__EXERCISE PASSAGE__.
-------------------------
Area of Glastonbury, Somerset, England

Beckery (also Little Ireland) is an area within Glastonbury. It was once the main industrial area of the town. The area is said to have been visited by Saint Brigid of Kildare in the 4th or 5th century.

==Name==
The name is recorded in a Charter by Henry II where it is registered as Bekeria quae Parva Hibernia dicitur or "Beckery, known as Little Ireland". There are further translations that include Beag Eire and Bec-Eriu, beag in the Irish Language meaning small and Éire meaning Ireland.

Other names for the area include Bride's Mound, Bride's Hay, Bride's Hill and Bridgid's Island.

==Irish colony==

It is recorded that in the 10th century there was a local Irish colony at Beckery made up of monks fleeing to Britain to escape the Viking raids at Wexford in the 9th century. The colony could have possibly grown due to pilgrims coming from Ireland and first reaching the safety of Beckery, and then to the important site of pilgrimage in that of Glastonbury Abbey before carrying on their route toward Rome. Dunstan is said to have 'studied under the Irish monks who then occupied the ruins of Glastonbury Abbey.'

== Industrial area and revival ==
Beckery was once the main industrial area of Glastonbury and was home to Beckery Mill, which later became Baily's Tannery and Glove Factory. It was fed by a stream connected to the River Brue that also powered the Northover mill which was owned by Clarks, Son and Morland, who moved from their old site in Street to the area near to Beckery in 1870. The site in Northover was originally built while Richard Beere was the Abbot of Glastonbury (1493–1524), a medieval mill was built around 1517. After taking on the Grade II listed buildings in 1870 - It ceased trading in 1925.
-------------------------
__REQUIREMENT__.
Answer these questions from the text about Beckery:
1. What other name does Beckery go by?
2. Which raids were the monks at Beckery fleeing?
3. What did Beckery Mill later become?
The records have nothing to do with the text about Beckery.

__EXCERPTED DATA__.
-------------------------
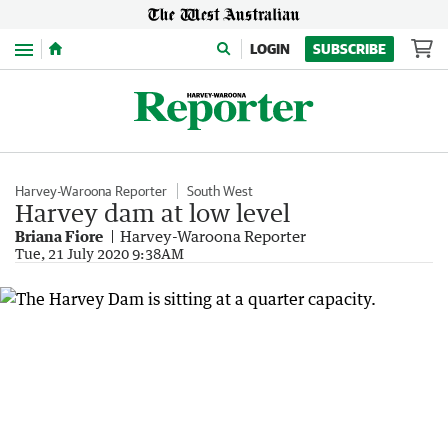
Menu
LOGIN
SUBSCRIBE
Harvey-Waroona Reporter
South West
Harvey dam at low level
Briana Fiore
Harvey-Waroona Reporter
Tue, 21 July 2020 9:38AM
-------------------------
__RESPONSE__.
1. Little Ireland
2. The Viking raids at Wexford in the 9th century
3. Baily's Tannery and Glove Factory